● Requirement
Leave the pictures out while you restate every entry below word for word.

☆ ☆ ☆

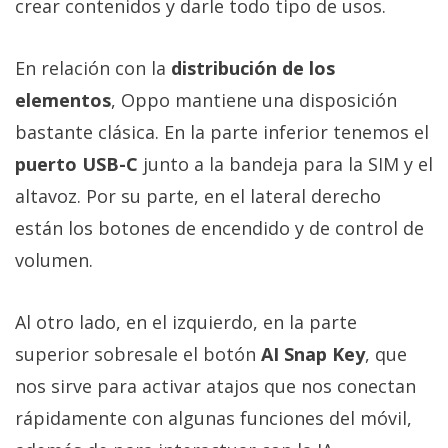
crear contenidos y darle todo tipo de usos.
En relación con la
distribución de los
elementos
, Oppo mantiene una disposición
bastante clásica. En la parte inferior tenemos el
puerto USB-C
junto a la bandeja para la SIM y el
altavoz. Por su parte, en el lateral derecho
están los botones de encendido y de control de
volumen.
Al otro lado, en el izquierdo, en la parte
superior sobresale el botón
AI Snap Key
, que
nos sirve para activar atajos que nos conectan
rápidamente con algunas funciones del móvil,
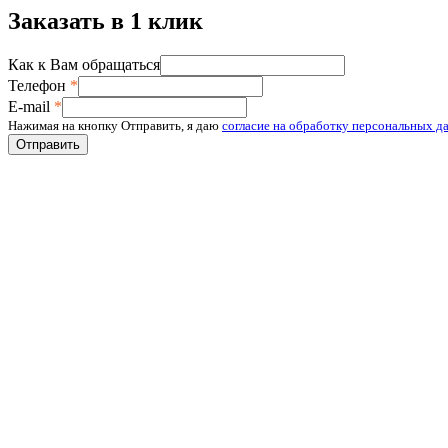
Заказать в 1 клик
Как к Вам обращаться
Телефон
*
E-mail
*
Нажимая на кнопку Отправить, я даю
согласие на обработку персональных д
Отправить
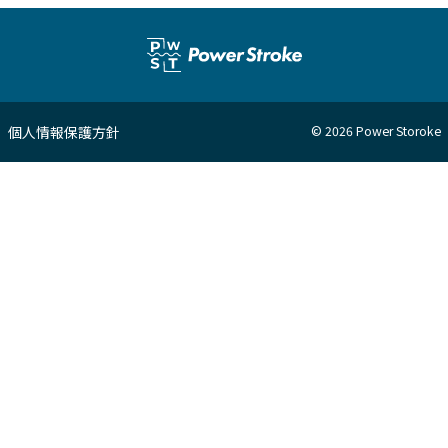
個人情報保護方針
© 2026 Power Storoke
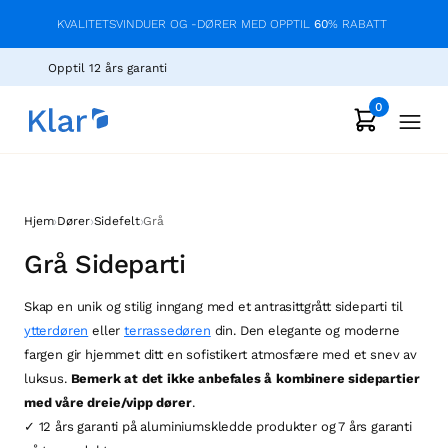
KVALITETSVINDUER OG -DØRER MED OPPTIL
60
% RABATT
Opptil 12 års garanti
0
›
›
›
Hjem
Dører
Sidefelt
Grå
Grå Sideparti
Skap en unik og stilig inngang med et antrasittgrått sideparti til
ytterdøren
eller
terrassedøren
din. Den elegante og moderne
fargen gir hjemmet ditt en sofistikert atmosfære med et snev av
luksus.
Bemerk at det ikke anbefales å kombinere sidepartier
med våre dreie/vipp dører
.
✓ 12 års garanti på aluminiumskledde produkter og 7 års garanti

☆ ☆ ☆

● Finished task
crear contenidos y darle todo tipo de usos.
En relación con la
distribución de los
elementos
, Oppo mantiene una disposición
bastante clásica. En la parte inferior tenemos el
puerto USB-C
junto a la bandeja para la SIM y el
altavoz. Por su parte, en el lateral derecho
están los botones de encendido y de control de
volumen.
Al otro lado, en el izquierdo, en la parte
superior sobresale el botón
AI Snap Key
, que
nos sirve para activar atajos que nos conectan
rápidamente con algunas funciones del móvil,
Заказать в 1 клик
Как к Вам обращаться
Телефон
*
E-mail
*
Нажимая на кнопку Отправить, я даю
согласие на обработку персональных д
Отправить
個人情報保護方針
© 2026 Power Storoke
KVALITETSVINDUER OG -DØRER MED OPPTIL
60
% RABATT
Opptil 12 års garanti
0
›
›
›
Hjem
Dører
Sidefelt
Grå
Grå Sideparti
Skap en unik og stilig inngang med et antrasittgrått sideparti til
ytterdøren
eller
terrassedøren
din. Den elegante og moderne
fargen gir hjemmet ditt en sofistikert atmosfære med et snev av
luksus.
Bemerk at det ikke anbefales å kombinere sidepartier
med våre dreie/vipp dører
.
✓ 12 års garanti på aluminiumskledde produkter og 7 års garanti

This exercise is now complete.